Climate change and mission: an opportunity

First published 16th September 2015

At the July meeting of the General Synod there wasa discussion on combatting climate change and a motion was passed committing us to various work in support of the pursuit of a low carbon future.

Archdeacon Christine invites churches across the Diocese to consider how they might play their part in Shrinking the Footprint.

In the course of the General Synoddebate, delegates were reminded that the fifth mark of mission is to safeguard the integrity of creation and sustain and renew the life of the Earth.

One contributor to the debate challenged the Church to take an incarnational approach to that mission by demonstrating in perhaps small but nonetheless powerfully symbolic ways our commitment to a less environmentally harmful way of life.

I know that many of you will already be taking this challenge seriously but I have been challenged personally as I look around the Diocese by the amount of energy that is being consumed in order to heat our large numbers of ancient buildings, often inefficiently and ineffectively, in order to sustain regular worship, especially during winter months.

Not only does this seem to be hugely costly in both economic and environmental terms but I also wonder what sort of hospitality it models when we invite people including, we hope and pray, new people into a cold building where it is at best uncomfortable and potentially unhealthy to sit for any period of time.

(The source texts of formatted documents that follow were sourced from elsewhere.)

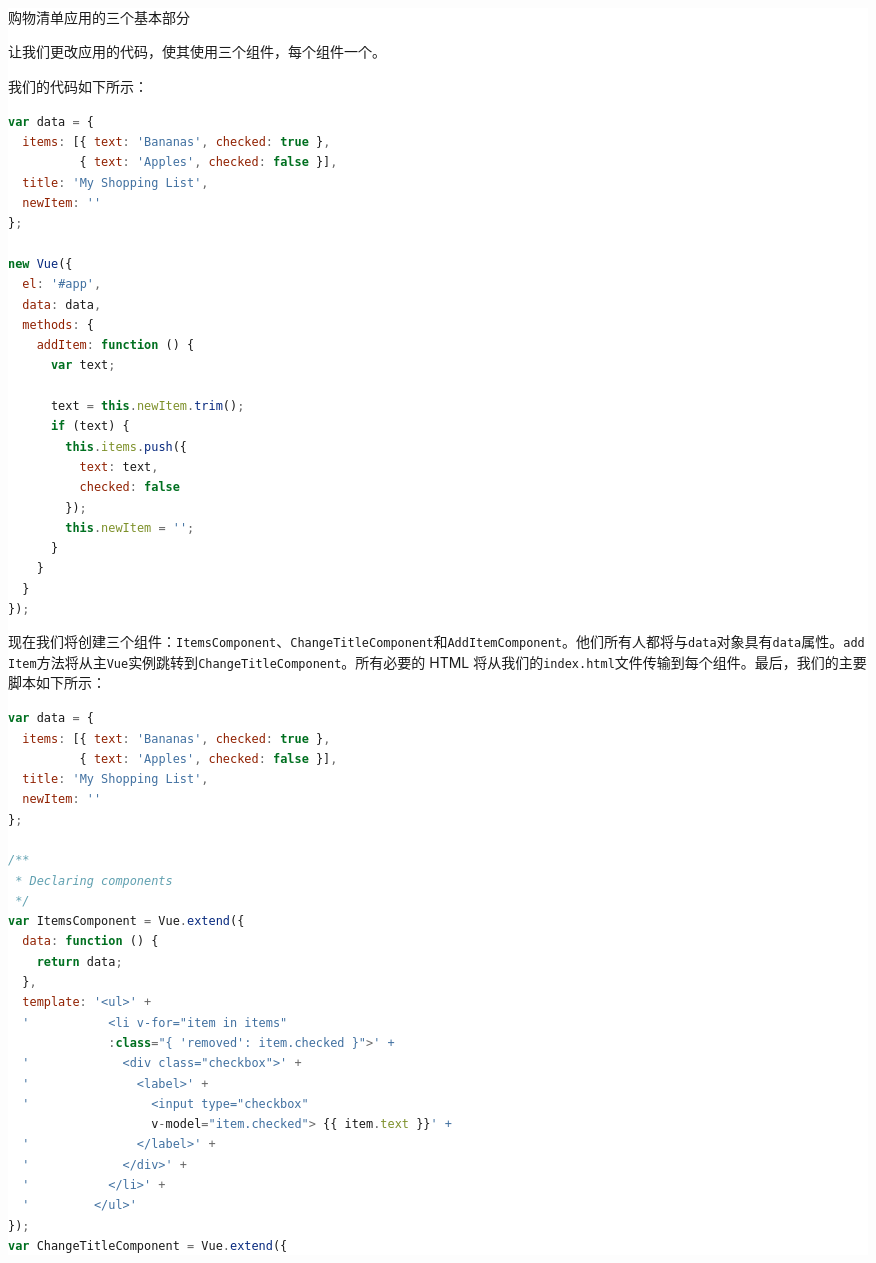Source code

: 购物清单应用的三个基本部分

让我们更改应用的代码，使其使用三个组件，每个组件一个。

我们的代码如下所示：

```js
var data = { 
  items: [{ text: 'Bananas', checked: true },    
          { text: 'Apples', checked: false }], 
  title: 'My Shopping List', 
  newItem: '' 
}; 

new Vue({ 
  el: '#app', 
  data: data, 
  methods: { 
    addItem: function () { 
      var text; 

      text = this.newItem.trim(); 
      if (text) { 
        this.items.push({ 
          text: text, 
          checked: false 
        }); 
        this.newItem = ''; 
      } 
    } 
  } 
}); 

```

现在我们将创建三个组件：`ItemsComponent`、`ChangeTitleComponent`和`AddItemComponent`。他们所有人都将与`data`对象具有`data`属性。`addItem`方法将从主`Vue`实例跳转到`ChangeTitleComponent`。所有必要的 HTML 将从我们的`index.html`文件传输到每个组件。最后，我们的主要脚本如下所示：

```js
var data = { 
  items: [{ text: 'Bananas', checked: true },
          { text: 'Apples', checked: false }], 
  title: 'My Shopping List', 
  newItem: '' 
}; 

/** 
 * Declaring components 
 */ 
var ItemsComponent = Vue.extend({ 
  data: function () { 
    return data; 
  }, 
  template: '<ul>' + 
  '           <li v-for="item in items"
              :class="{ 'removed': item.checked }">' + 
  '             <div class="checkbox">' + 
  '               <label>' + 
  '                 <input type="checkbox"                       
                    v-model="item.checked"> {{ item.text }}' + 
  '               </label>' + 
  '             </div>' + 
  '           </li>' + 
  '         </ul>' 
}); 
var ChangeTitleComponent = Vue.extend({ 
```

Alternative premises for worship during winter

In the light of all these factors, I am writing to advise you that Bishop Mike has indicated he would be willing to licence, on a case by case basis, the use of alternative premises for regular worship during the winter months for congregations where this may be appropriate.

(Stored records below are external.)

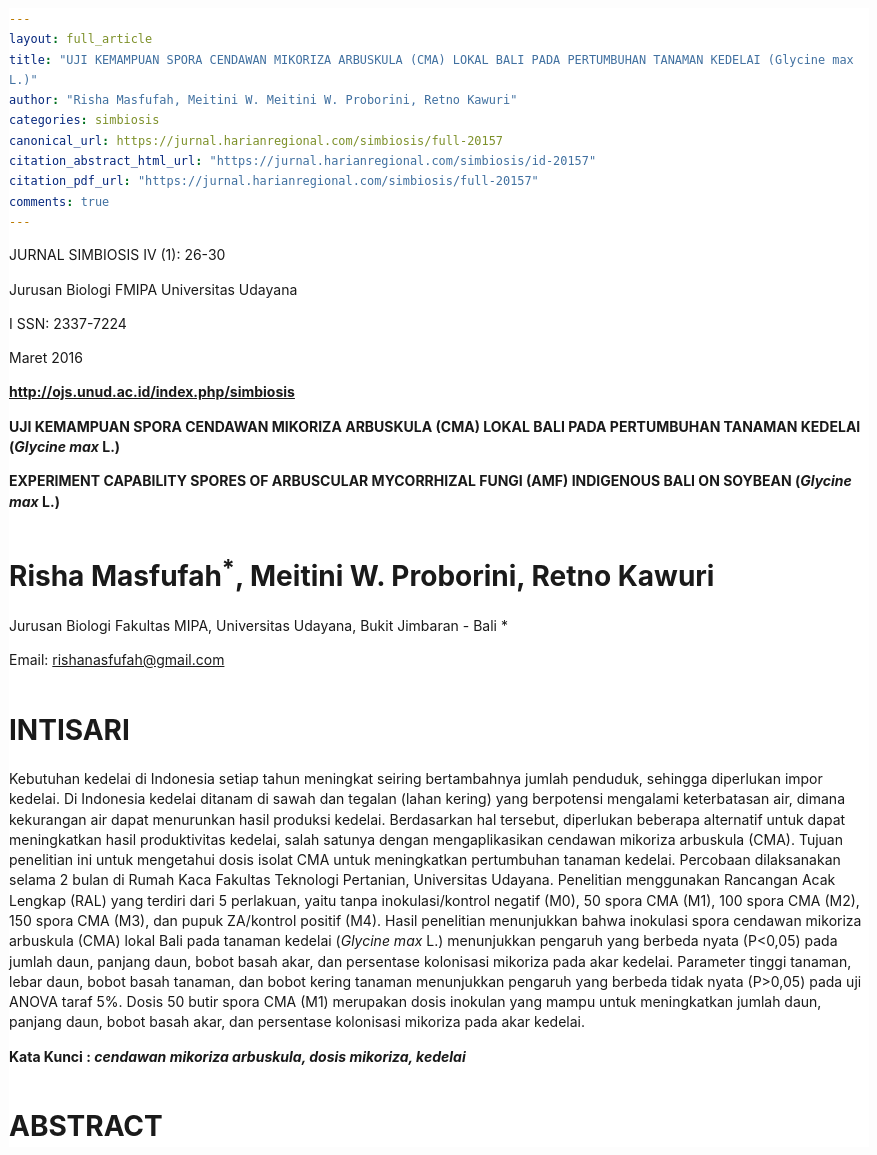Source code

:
 ```yaml
---
layout: full_article
title: "UJI KEMAMPUAN SPORA CENDAWAN MIKORIZA ARBUSKULA (CMA) LOKAL BALI PADA PERTUMBUHAN TANAMAN KEDELAI (Glycine max L.)"
author: "Risha Masfufah, Meitini W. Meitini W. Proborini, Retno Kawuri"
categories: simbiosis
canonical_url: https://jurnal.harianregional.com/simbiosis/full-20157 
citation_abstract_html_url: "https://jurnal.harianregional.com/simbiosis/id-20157"
citation_pdf_url: "https://jurnal.harianregional.com/simbiosis/full-20157"  
comments: true
---
```


<p><span class="font2">JURNAL SIMBIOSIS IV (1): 26-30</span></p>
<p><span class="font2">Jurusan Biologi FMIPA Universitas Udayana</span></p>
<p><span class="font2">I SSN: 2337-7224</span></p>
<p><span class="font2">Maret 2016</span></p>
<p><a href="http://ojs.unud.ac.id/index.php/simbiosis"><span class="font2" style="font-weight:bold;">http://ojs.unud.ac.id/index.php/simbiosis</span></a></p>
<p><span class="font4" style="font-weight:bold;">UJI KEMAMPUAN SPORA CENDAWAN MIKORIZA ARBUSKULA (CMA) LOKAL BALI PADA PERTUMBUHAN TANAMAN KEDELAI (</span><span class="font4" style="font-weight:bold;font-style:italic;">Glycine max</span><span class="font4" style="font-weight:bold;"> L.)</span></p>
<p><span class="font4" style="font-weight:bold;">EXPERIMENT CAPABILITY SPORES OF ARBUSCULAR MYCORRHIZAL FUNGI (AMF) INDIGENOUS BALI ON SOYBEAN (</span><span class="font4" style="font-weight:bold;font-style:italic;">Glycine max</span><span class="font4" style="font-weight:bold;"> L.)</span></p><a name="caption1"></a>
<h1><a name="bookmark0"></a><span class="font4" style="font-weight:bold;"><a name="bookmark1"></a>Risha Masfufah<sup>*</sup>, Meitini W. Proborini, Retno Kawuri</span></h1>
<p><span class="font4">Jurusan Biologi Fakultas MIPA, Universitas Udayana, Bukit Jimbaran - Bali </span><span class="font1">*</span></p>
<p><span class="font4">Email: </span><a href="mailto:rishanasfufah@gmail.com"><span class="font4">rishanasfufah@gmail.com</span></a></p>
<h1><a name="bookmark2"></a><span class="font4" style="font-weight:bold;"><a name="bookmark3"></a>INTISARI</span></h1>
<p><span class="font4">Kebutuhan kedelai di Indonesia setiap tahun meningkat seiring bertambahnya jumlah penduduk, sehingga diperlukan impor kedelai. Di Indonesia kedelai ditanam di sawah dan tegalan (lahan kering) yang berpotensi mengalami keterbatasan air, dimana kekurangan air dapat menurunkan hasil produksi kedelai. Berdasarkan hal tersebut, diperlukan beberapa alternatif untuk dapat meningkatkan hasil produktivitas kedelai, salah satunya dengan mengaplikasikan cendawan mikoriza arbuskula (CMA). Tujuan penelitian ini untuk mengetahui dosis isolat CMA untuk meningkatkan pertumbuhan tanaman kedelai. Percobaan dilaksanakan selama 2 bulan di Rumah Kaca Fakultas Teknologi Pertanian, Universitas Udayana. Penelitian menggunakan Rancangan Acak Lengkap (RAL) yang terdiri dari 5 perlakuan, yaitu tanpa inokulasi/kontrol negatif (M0), 50 spora CMA (M1), 100 spora CMA (M2), 150 spora CMA (M3), dan pupuk ZA/kontrol positif (M4). Hasil penelitian menunjukkan bahwa inokulasi spora cendawan mikoriza arbuskula (CMA) lokal Bali pada tanaman kedelai (</span><span class="font4" style="font-style:italic;">Glycine max</span><span class="font4"> L.) menunjukkan pengaruh yang berbeda nyata (P&lt;0,05) pada jumlah daun, panjang daun, bobot basah akar, dan persentase kolonisasi mikoriza pada akar kedelai. Parameter tinggi tanaman, lebar daun, bobot basah tanaman, dan bobot kering tanaman menunjukkan pengaruh yang berbeda tidak nyata (P&gt;0,05) pada uji ANOVA taraf 5%. Dosis 50 butir spora CMA (M1) merupakan dosis inokulan yang mampu untuk meningkatkan jumlah daun, panjang daun, bobot basah akar, dan persentase kolonisasi mikoriza pada akar kedelai.</span></p>
<p><span class="font4" style="font-weight:bold;">Kata Kunci : </span><span class="font4" style="font-weight:bold;font-style:italic;">cendawan mikoriza arbuskula, dosis mikoriza, kedelai</span></p>
<h1><a name="bookmark4"></a><span class="font4" style="font-weight:bold;"><a name="bookmark5"></a>ABSTRACT</span></h1>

These alternatives might be a school hall or other similar community facility, or even in some contexts a private home, and the licence would allow for a period lasting from the end of October to the end of March (i.e. the period during which the clocks go back). Exceptions would be made for significant festivals such as Christmas or Remembrance Sunday.

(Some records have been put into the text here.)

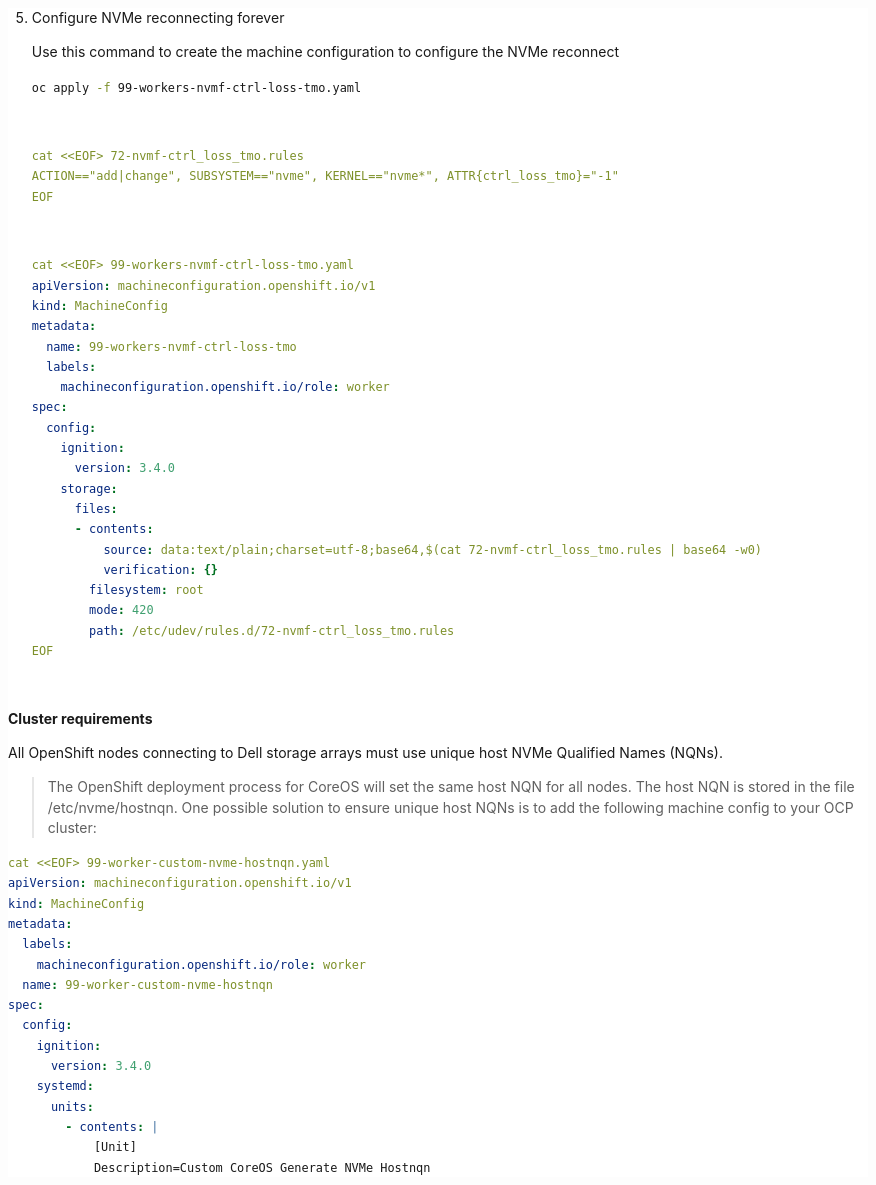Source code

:    5. Configure NVMe reconnecting forever 

      Use this command to create the machine configuration to configure the NVMe reconnect

      ```bash 
      oc apply -f 99-workers-nvmf-ctrl-loss-tmo.yaml 
      ```

      <br> 
   
      ```yaml 
      cat <<EOF> 72-nvmf-ctrl_loss_tmo.rules
      ACTION=="add|change", SUBSYSTEM=="nvme", KERNEL=="nvme*", ATTR{ctrl_loss_tmo}="-1"
      EOF
      ``` 

      <br> 
  
      ```yaml 
      cat <<EOF> 99-workers-nvmf-ctrl-loss-tmo.yaml
      apiVersion: machineconfiguration.openshift.io/v1
      kind: MachineConfig
      metadata:
        name: 99-workers-nvmf-ctrl-loss-tmo
        labels:
          machineconfiguration.openshift.io/role: worker
      spec:
        config:
          ignition:
            version: 3.4.0
          storage:
            files:
            - contents:
                source: data:text/plain;charset=utf-8;base64,$(cat 72-nvmf-ctrl_loss_tmo.rules | base64 -w0)
                verification: {}
              filesystem: root
              mode: 420
              path: /etc/udev/rules.d/72-nvmf-ctrl_loss_tmo.rules
      EOF
      ```
</br>

**Cluster requirements**

All OpenShift nodes connecting to Dell storage arrays must use unique host NVMe Qualified Names (NQNs).

> The OpenShift deployment process for CoreOS will set the same host NQN for all nodes. The host NQN is stored in the file /etc/nvme/hostnqn. One possible solution to ensure unique host NQNs is to add the following machine config to your OCP cluster:

  ```yaml
  cat <<EOF> 99-worker-custom-nvme-hostnqn.yaml
  apiVersion: machineconfiguration.openshift.io/v1
  kind: MachineConfig
  metadata:
    labels:
      machineconfiguration.openshift.io/role: worker
    name: 99-worker-custom-nvme-hostnqn
  spec:
    config:
      ignition:
        version: 3.4.0
      systemd:
        units:
          - contents: |
              [Unit]
              Description=Custom CoreOS Generate NVMe Hostnqn
  ```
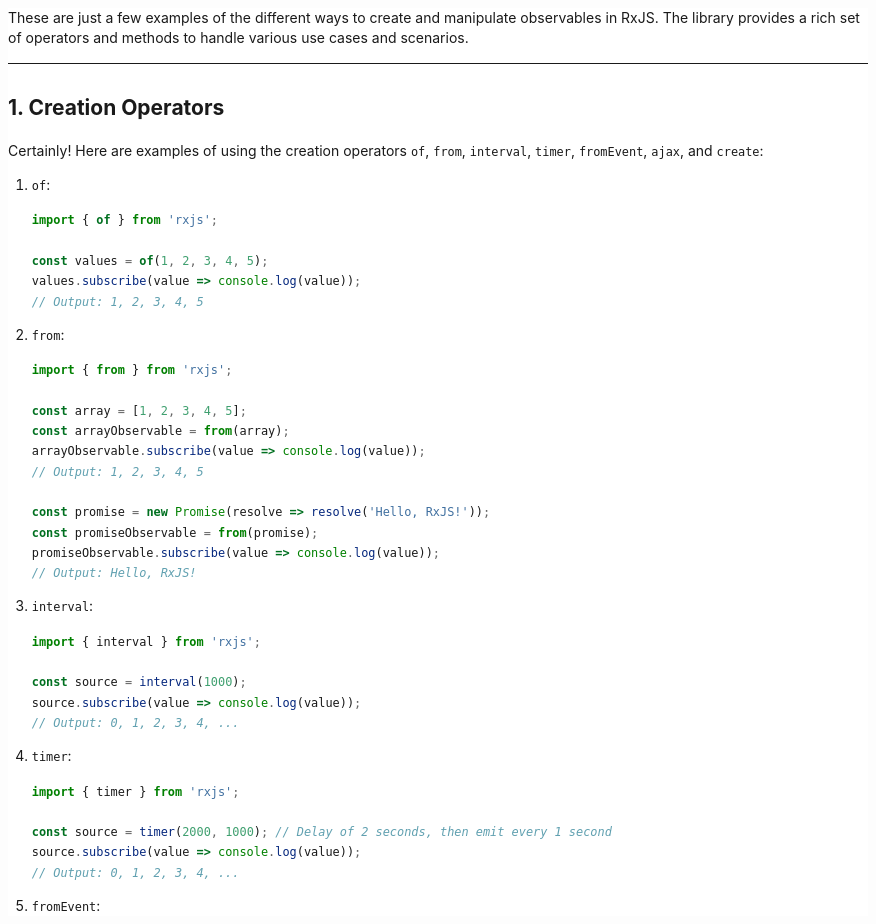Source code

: 
These are just a few examples of the different ways to create and manipulate observables in RxJS. The library provides a rich set of operators and methods to handle various use cases and scenarios.

---

## 1.  Creation Operators

Certainly! Here are examples of using the creation operators `of`, `from`, `interval`, `timer`, `fromEvent`, `ajax`, and `create`:

1. `of`:
    
    ```jsx
    import { of } from 'rxjs';
    
    const values = of(1, 2, 3, 4, 5);
    values.subscribe(value => console.log(value));
    // Output: 1, 2, 3, 4, 5
    ```
    
2. `from`:
    
    ```jsx
    import { from } from 'rxjs';
    
    const array = [1, 2, 3, 4, 5];
    const arrayObservable = from(array);
    arrayObservable.subscribe(value => console.log(value));
    // Output: 1, 2, 3, 4, 5
    
    const promise = new Promise(resolve => resolve('Hello, RxJS!'));
    const promiseObservable = from(promise);
    promiseObservable.subscribe(value => console.log(value));
    // Output: Hello, RxJS!
    ```
    
3. `interval`:
    
    ```jsx
    import { interval } from 'rxjs';
    
    const source = interval(1000);
    source.subscribe(value => console.log(value));
    // Output: 0, 1, 2, 3, 4, ...
    ```
    
4. `timer`:
    
    ```jsx
    import { timer } from 'rxjs';
    
    const source = timer(2000, 1000); // Delay of 2 seconds, then emit every 1 second
    source.subscribe(value => console.log(value));
    // Output: 0, 1, 2, 3, 4, ...
    ```
    
5. `fromEvent`:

I realise that this would not be an appropriate change in every context but I do ask that you and your PCCs and/or Leadership Teams consider carefully whether it might be one way in which you could play your part in making a difference to our overall consumption of energy in the diocese.

Further guidance is available here on making the most of this opportunity and suggestions for resources which you may want to consult as you discuss it.

Even if you do not feel the use of alternative premises would be right for your church, I hope this letter may nonetheless provoke some discussion about the issues of climate change and, indeed, the place of our buildings in worship and what it means to be church outside of familiar surroundings.